I jumped on my bike and went for a ride. I had hoped to find Judy, but no luck and just as I was heading back home to Hollywood someone stopped me to say “HELLO”

My friend Sells who I met in the West Los Angeles cold weather shelter was smiling at me, looking like a new person, riding a bike with no back pack and many layers of clothes. He was smiling and happy. After over three years of homelessness and three years of begging for help, he found a place on his own. He is now in school and the cell phone I gave him through my cell phone outreach has now been replaced by an iphone that he purchased.

It is very sad that I, like many thousands of people have nothing nice to say about the old guard that has long been in charge of helping homeless people and people with disabilities. This is not to say that these places do not employ some outstanding people who do great work and truly care about the people they serve, but those people are too far and few in between. Those people end of leaving the field and what’s left is the garbage that hold seats of authority, making up silly pointless ass rules so they don’t have to lift a finger to help as many people as they could.

But it’s people like Sells and all the other amazing people whom I’ve had the pleasure of meeting, people who do care and go far and above what is required to help those in need where I gain my a portion of my strength and courage to “keep it pushing” and then there is my FAITH in God.

With God I am the majority and with God I can do all things.

In my prayers I do not ask God to give me the strength to claim the mountain of mess, I pray that he moves it out of the way.

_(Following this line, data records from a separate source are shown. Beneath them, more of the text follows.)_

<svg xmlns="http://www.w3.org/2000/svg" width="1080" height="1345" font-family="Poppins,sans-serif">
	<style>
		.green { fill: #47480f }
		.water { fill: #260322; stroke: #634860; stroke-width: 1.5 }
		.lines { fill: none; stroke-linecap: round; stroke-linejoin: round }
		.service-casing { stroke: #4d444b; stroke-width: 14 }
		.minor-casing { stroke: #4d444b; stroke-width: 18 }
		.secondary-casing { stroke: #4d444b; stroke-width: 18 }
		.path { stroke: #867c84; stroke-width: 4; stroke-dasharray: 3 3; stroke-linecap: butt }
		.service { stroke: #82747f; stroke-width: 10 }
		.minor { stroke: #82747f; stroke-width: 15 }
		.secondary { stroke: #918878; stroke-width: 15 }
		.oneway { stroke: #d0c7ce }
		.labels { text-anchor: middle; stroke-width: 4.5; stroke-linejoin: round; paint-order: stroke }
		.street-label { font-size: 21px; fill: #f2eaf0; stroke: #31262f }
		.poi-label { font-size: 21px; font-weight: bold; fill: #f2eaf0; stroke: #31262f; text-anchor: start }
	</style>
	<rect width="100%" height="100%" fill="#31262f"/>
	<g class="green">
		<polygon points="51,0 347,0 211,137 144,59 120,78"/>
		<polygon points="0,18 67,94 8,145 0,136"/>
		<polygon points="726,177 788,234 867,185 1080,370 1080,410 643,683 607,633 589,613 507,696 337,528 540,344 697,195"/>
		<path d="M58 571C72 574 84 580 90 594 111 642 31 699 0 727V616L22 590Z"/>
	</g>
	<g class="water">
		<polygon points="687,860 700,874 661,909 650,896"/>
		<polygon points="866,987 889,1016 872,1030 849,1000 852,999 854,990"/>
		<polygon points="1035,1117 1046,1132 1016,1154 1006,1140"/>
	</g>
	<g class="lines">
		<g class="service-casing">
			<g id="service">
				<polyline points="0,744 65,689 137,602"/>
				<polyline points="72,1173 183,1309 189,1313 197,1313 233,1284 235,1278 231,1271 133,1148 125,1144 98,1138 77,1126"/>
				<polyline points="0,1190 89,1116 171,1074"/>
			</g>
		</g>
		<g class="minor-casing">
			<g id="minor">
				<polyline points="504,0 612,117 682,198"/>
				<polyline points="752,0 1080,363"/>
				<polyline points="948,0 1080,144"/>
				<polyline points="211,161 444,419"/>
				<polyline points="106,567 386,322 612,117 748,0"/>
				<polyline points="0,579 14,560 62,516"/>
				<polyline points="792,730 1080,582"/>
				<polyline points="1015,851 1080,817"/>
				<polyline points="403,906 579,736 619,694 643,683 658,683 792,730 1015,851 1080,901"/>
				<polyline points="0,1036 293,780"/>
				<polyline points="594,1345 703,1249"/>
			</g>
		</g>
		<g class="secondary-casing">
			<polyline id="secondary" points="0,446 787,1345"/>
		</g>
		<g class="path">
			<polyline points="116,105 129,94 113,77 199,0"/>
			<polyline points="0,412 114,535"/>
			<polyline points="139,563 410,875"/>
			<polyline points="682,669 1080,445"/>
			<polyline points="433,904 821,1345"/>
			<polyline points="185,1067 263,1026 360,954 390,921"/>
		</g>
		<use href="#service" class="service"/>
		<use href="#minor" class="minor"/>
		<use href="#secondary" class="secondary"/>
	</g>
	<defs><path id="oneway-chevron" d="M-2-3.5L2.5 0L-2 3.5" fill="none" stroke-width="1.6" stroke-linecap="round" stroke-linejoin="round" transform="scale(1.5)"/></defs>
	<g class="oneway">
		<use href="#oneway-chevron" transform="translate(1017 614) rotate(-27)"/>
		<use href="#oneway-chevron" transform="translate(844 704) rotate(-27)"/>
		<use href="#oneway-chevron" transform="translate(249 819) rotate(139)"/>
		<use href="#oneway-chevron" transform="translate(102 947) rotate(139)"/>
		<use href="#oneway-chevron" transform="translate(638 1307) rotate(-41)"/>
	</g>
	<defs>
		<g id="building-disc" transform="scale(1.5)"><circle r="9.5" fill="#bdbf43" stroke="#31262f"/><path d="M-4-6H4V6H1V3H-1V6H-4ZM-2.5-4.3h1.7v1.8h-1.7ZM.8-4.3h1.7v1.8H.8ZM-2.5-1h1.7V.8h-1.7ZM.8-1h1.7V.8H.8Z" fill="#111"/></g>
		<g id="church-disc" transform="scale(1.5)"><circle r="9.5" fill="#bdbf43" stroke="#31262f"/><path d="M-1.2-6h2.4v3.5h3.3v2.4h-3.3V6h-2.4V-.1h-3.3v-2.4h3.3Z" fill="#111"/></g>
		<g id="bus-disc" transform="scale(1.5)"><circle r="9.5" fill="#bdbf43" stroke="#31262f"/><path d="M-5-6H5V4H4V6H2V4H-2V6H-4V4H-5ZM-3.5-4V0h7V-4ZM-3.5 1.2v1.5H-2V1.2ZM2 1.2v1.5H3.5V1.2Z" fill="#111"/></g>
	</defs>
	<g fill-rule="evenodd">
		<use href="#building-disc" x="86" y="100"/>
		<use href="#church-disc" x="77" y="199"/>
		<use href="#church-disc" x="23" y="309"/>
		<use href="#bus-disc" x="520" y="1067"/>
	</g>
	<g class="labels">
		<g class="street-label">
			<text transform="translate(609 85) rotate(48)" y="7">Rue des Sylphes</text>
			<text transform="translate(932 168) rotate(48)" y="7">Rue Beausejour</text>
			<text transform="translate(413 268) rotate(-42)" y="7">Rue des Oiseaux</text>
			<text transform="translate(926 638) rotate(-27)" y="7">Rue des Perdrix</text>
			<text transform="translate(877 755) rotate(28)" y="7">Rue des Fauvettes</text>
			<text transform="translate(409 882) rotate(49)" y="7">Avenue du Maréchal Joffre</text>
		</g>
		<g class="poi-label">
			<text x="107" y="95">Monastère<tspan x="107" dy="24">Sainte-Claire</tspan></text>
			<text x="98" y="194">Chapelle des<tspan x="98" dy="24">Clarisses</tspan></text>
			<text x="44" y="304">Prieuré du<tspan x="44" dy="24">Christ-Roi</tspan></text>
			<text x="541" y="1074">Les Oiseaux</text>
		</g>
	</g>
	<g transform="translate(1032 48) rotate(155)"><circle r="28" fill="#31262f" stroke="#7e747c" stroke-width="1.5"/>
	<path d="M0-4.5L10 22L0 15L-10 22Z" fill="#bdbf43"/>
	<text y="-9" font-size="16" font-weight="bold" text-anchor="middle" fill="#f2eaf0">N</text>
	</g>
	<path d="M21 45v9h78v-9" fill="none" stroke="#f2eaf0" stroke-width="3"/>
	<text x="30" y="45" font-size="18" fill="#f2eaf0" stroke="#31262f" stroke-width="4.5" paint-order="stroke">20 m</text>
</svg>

One Response to “Frustration”

  1. Marcus Robinson says:

    Very good post, Kengi. From my own experience with homelessness, I know there are organizations that tend to do just as much of a dis-service to homeless people as they do a service to them. But, as you said, that’s where people helping other people come in. By far, the MAJORITY of help I received during my nine months of homelessness came from other homeless people. Friends and associates looked out for each other in small ways. One would say, “Hey, if you need a Marta card. go here.” or “If you need good clean clothes for an interview, go here.” and then I’d pass that info along to someone else in need. The same was true in reference to where NOT to go. what agencies were slow and inefficient, who gave you the run-around, who had a rude and nasty staff, the whole nine yards. It’s strange and wonderful how God, even in the midst of homlessness, can send unlikely people your way to help you in times of need!!! Stay blessed and KEEP UP THE GREAT WORK!!!!